A better name for the JS-keyword 'instanceof' is 'objectof'.

JS-functions ARE JS-objects because:
1) they can have members like JS-objects:

    > function f(){}
    undefined
    > f.s = "a string"
    "a string"
    > f.s
    "a string"

2) they have a constructor-function, like all JS-objects, the Function function:

    > (function f(){}) instanceof Function
    true

3) as all JS-objects, their prototype-object is the same with its constructor prototype:

    > (function f(){}).__proto__ === Function.prototype
    true
    > ({}).__proto__ === Object.prototype
    true
    > (new Object).__proto__ === Object.prototype
    true

4) of course, JS-functions as SPECIFIC JS-objects have and extra attributes, like all functions in programming-languages, that JS-objects do not have like you can call (execute) them with input and output information.

EVERYTHING is NOT an object, because, for example, we can NOT add members to a literal string:

    > var s = "string"
    undefined
    > s.s2 = "s2string"
    "s2string"
    > s.s2
    undefined

That’s right: in JavaScript, almost everything is an object.

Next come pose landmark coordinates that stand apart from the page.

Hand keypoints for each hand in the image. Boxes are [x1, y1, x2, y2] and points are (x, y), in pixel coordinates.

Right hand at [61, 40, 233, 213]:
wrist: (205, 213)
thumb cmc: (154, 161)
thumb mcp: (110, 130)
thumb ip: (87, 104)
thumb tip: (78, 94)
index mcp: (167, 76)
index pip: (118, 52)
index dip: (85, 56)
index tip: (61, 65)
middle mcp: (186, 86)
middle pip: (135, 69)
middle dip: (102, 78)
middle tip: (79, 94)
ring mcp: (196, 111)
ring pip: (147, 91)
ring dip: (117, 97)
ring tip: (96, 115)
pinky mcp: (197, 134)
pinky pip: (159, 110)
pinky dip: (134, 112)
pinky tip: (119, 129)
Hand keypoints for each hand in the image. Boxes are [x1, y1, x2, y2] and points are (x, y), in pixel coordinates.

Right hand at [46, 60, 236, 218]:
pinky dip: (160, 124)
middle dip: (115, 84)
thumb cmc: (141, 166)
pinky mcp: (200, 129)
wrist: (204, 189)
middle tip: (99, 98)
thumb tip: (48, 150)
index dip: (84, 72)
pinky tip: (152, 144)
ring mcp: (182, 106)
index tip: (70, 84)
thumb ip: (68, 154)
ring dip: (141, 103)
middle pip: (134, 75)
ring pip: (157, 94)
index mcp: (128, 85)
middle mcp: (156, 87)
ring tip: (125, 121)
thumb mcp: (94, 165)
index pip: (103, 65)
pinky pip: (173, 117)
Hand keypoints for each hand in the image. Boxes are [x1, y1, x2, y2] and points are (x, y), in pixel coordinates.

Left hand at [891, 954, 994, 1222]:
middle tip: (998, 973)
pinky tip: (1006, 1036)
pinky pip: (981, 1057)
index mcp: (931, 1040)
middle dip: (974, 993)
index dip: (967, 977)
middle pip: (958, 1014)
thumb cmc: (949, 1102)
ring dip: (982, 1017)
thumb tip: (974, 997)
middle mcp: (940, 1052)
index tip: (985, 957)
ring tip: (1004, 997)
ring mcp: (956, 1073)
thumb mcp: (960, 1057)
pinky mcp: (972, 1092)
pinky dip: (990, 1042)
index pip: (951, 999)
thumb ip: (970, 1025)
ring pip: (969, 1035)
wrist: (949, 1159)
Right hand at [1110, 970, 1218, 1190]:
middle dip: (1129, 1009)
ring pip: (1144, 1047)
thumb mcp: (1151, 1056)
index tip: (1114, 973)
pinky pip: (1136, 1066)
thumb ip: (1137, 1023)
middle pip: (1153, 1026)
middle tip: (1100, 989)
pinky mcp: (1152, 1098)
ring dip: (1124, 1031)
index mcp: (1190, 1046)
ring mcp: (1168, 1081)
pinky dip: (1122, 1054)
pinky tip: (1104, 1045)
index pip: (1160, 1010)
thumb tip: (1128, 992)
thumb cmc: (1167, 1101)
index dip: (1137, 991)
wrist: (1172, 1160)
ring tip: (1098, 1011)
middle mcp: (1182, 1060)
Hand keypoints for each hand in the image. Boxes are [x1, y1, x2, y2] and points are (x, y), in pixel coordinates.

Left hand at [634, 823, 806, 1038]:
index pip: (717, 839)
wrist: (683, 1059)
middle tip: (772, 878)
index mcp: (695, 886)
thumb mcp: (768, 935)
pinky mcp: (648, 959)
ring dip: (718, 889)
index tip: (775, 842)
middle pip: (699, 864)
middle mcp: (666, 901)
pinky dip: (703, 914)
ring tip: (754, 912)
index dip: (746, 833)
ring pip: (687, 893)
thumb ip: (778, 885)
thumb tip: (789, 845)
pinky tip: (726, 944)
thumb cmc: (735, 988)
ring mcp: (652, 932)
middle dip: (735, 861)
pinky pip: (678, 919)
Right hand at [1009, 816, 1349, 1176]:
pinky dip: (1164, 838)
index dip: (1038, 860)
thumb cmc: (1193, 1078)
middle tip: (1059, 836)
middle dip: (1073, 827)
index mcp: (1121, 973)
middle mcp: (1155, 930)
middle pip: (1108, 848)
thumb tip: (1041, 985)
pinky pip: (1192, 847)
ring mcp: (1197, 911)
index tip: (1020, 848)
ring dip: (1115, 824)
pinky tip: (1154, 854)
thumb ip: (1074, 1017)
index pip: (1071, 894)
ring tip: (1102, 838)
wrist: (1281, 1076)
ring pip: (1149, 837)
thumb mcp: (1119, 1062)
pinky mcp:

But these objects are bit different from what we see in Java, C++ or other conventional languages. An object in JS is simply a hashmap with key–value pairs. A key is always a string or a symbol, and a value can be anything including strings, integers, booleans, functions, other objects etc. So I can create a new object like this:

var obj = {}; // This is not the only way to create an object in JS

and add new key–value pairs into it:

obj['message'] = 'Hello'; // You can always attach new properties to an object externally

or

obj.message = 'Hello';

Similarly, if I want to add a new function to this object:

obj['showMessage'] = function(){
  alert(this['message']);
}

or

obj.showMessage = function() {
  alert(this.message);
}

Now, whenever I call this function, it will show a pop-up with a message:

obj.showMessage();

Arrays are simply those objects which are capable of containing lists of values:

var arr = [32, 33, 34, 35]; // One way of creating arrays in JS

Although you can always use any object to store values, but arrays allow you to store them without associating a key with each of them. So you can access an item using its index:

alert(arr[1]); // This would show 33

An array object, just like any other object in JS, has its properties, such as:

alert(arr.length); // This would show 4

For in-depth detail, I would highly recommend John Resig’s Pro JavaScript Techniques.